The positive filter is designed to detect homologs with sequence information alone. Although structures are generally more conserved than sequences, sometimes sequences can be more helpful than structures in homology detection, e.g. large conformational changes may occur upon ligand binding. We use HHsearch (22) as the positive filter. Specifically, a pair is classified as homologous if its HHsearch score is above a conservative threshold (HHsearch probability 0.9).

SVM model

We use SVM (version 6.01, downloaded from http://svmlight.joachims.org/) to discriminate homology and analogy. Following Hsu et al. (33), we use the radial basis function (RBF) kernel and carry out a ‘grid search’ to optimize parameters C and γ. The SVM model is trained to discriminate remote homologs and structural analogs. The training set consists of 3000 domain pairs from different SCOP families but the same superfamily as remote homologs and 3000 domain pairs from different superfamilies but the same fold as structural analogs. These pairs are selected from a data set that has one representative for every SCOP family in the four major classes (all α, all β, α/β, and α + β). In preparing the analog set, we try not to include putative homologs by avoiding pairs that belong to those folds whose superfamilies are known to be homologous, e.g. TIM-barrel (25), and pairs that are classified as homologous by the best linear classifier trained on the manual data sets as described in the previous publication (32). The SVM model combines the 26 input scores (see ‘Similarity scores and standardizations’ section) into a single prediction score. The default prediction score threshold in SVM classification is zero, i.e. a pair is classified as homologous if its SVM score is above zero or analogous if its score is below zero. We empirically chose a more conservative threshold of 0.4 to balance the classifier's performance on homologous and non-homologous sets. Specifically, domains within the same SCOP superfamily should be classified as homologs, while domains from different SCOP classes (e.g. all alpha versus all beta) should be classified as non-homologs. At the same time, the manually constructed, reliable data sets of homologs (17) and analogs (18) should be classified with high accuracy.
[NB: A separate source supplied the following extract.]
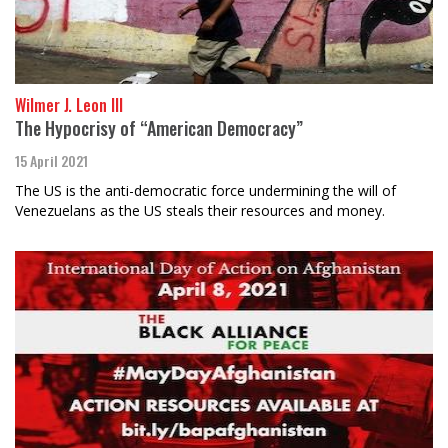
Wilmer J. Leon III
The Hypocrisy of “American Democracy”
15 April 2021
The US is the anti-democratic force undermining the will of
Venezuelans as the US steals their resources and money.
Transitivity with intermediates

Two domains A and B can be directly linked (classified as homologous) if the SVM score between them is above the pre-defined threshold. Additionally, A and B can be linked through an intermediate domain C if the SVM scores between A and C and between B and C are both above the threshold. Due to the extensive computing time associated with considering more intermediates, we limit the server to a single intermediate. Transitivity is also used in the positive filter.

FUNDING

National Institutes of Health grant GM67165; Welch foundation grant I1505 (to N.V.G.). Funding for open access charge: Howard Hughes Medical Institute.

Conflict of interest statement. None declared.